Task statement - Output all records exactly, with no images.

Extracted records START

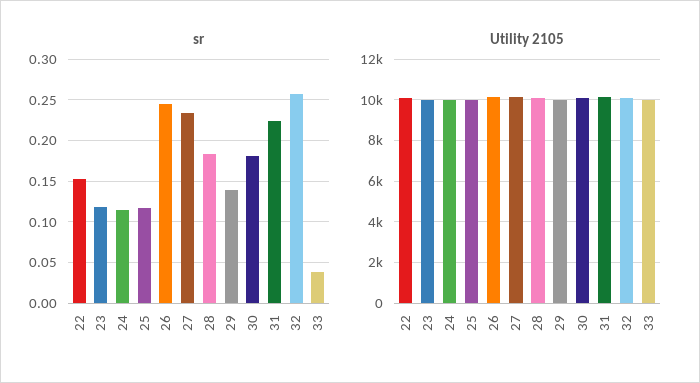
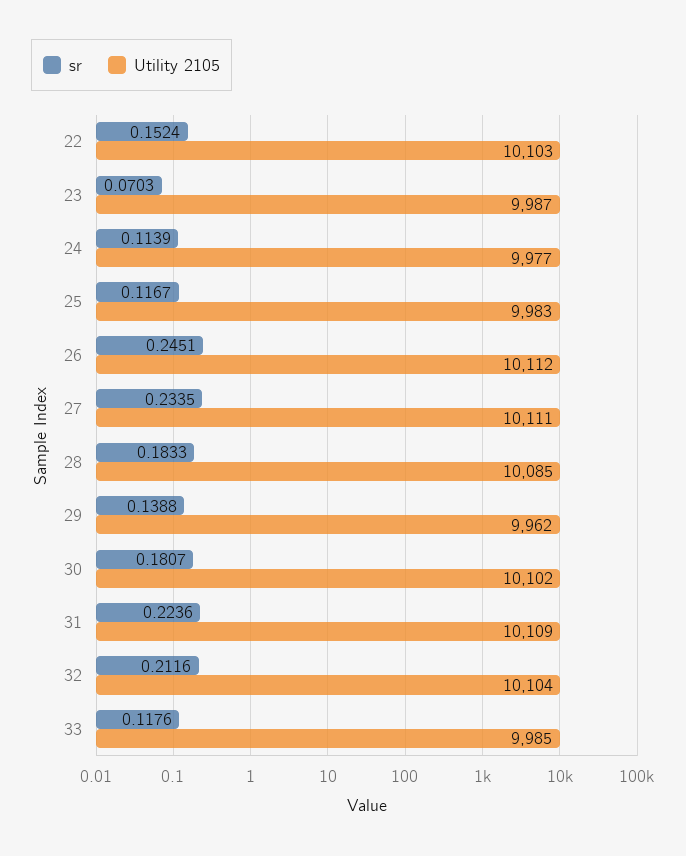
  {
    "sr": {
      "22": 0.1524,
-     "23": 0.12,
+     "23": 0.0703,
      "24": 0.1139,
      "25": 0.1167,
      "26": 0.2451,
      "27": 0.2335,
      "28": 0.1833,
      "29": 0.1388,
      "30": 0.1807,
      "31": 0.2236,
-     "32": 0.26,
+     "32": 0.2116,
-     "33": 0.04
+     "33": 0.1176
    },
    "Utility 2105": {
      "22": 10103,
      "23": 9987,
      "24": 9977,
      "25": 9983,
      "26": 10112,
      "27": 10111,
      "28": 10085,
      "29": 9962,
      "30": 10102,
      "31": 10109,
      "32": 10104,
      "33": 9985
    }
  }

Extracted records END

Exercise result -
  {
    "sr": {
      "22": 0.1524,
-     "23": 0.12,
+     "23": 0.0703,
      "24": 0.1139,
      "25": 0.1167,
      "26": 0.2451,
      "27": 0.2335,
      "28": 0.1833,
      "29": 0.1388,
      "30": 0.1807,
      "31": 0.2236,
-     "32": 0.26,
+     "32": 0.2116,
-     "33": 0.04
+     "33": 0.1176
    },
    "Utility 2105": {
      "22": 10103,
      "23": 9987,
      "24": 9977,
      "25": 9983,
      "26": 10112,
      "27": 10111,
      "28": 10085,
      "29": 9962,
      "30": 10102,
      "31": 10109,
      "32": 10104,
      "33": 9985
    }
  }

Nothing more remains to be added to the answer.